The woman shook her fringe of chestnut hair away from her eyes and peered again into the view-finder. “I’ll get to him as soon as I can, but it may be a while yet. I’d have had a plausible reason to contact him if he’d got into difficulties on the way up, and I can use the same reason if he has problems on the way down. Otherwise, I’m sure he’ll want to do the hard parts himself. If things go smoothly you shouldn’t expect us for another three days.”

“Three days!” The gruff voice was impatient. “Why so long? He’s at the top, isn’t he, that’s all he wanted?”

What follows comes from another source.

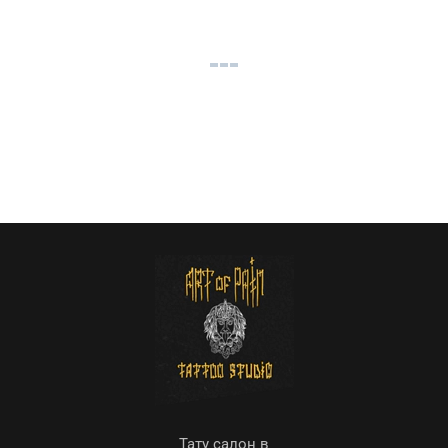
Тату салон в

“He is.” The woman sounded amused. “And he’ll want to get down in his own way. If I try and contact him now, chances are he’ll tell me to get lost. That’s my opinion — check it with Caliban, if you don’t believe it.”

“I did.” The voice held grudging agreement. “We couldn’t make any sense of his outputs. I’ll ask Joseph to try him again, but I doubt if we’ll get anything new.”

While they were talking, Rob Merlin stood up, adjusted his face mask, and began to make his way to the final summit of K-2. When he reached it he remained there for only a couple of minutes, a tiny figure standing on top of the world. As he turned to begin the laborious descent his total attention was on the sloping ice walls and crevasses below him. They dipped and folded in dizzying complexity, all the way to his planned resting point four thousand feet further down. Full attention was crucial. At this height and pressure the blackened ice would sublime in the sunshine before it would melt — unless it had the force of his weight above it. With that weight, each footstep became perilous.

He never looked back up the mountain, or glanced towards the sun and the silver speck that was hidden in its bright glare. Ascent was the exciting part. Arrival at the summit never matched prior expectations; and descent, as always, would be the most dangerous.


At eighteen thousand feet there came a subtle but significant change in the surroundings.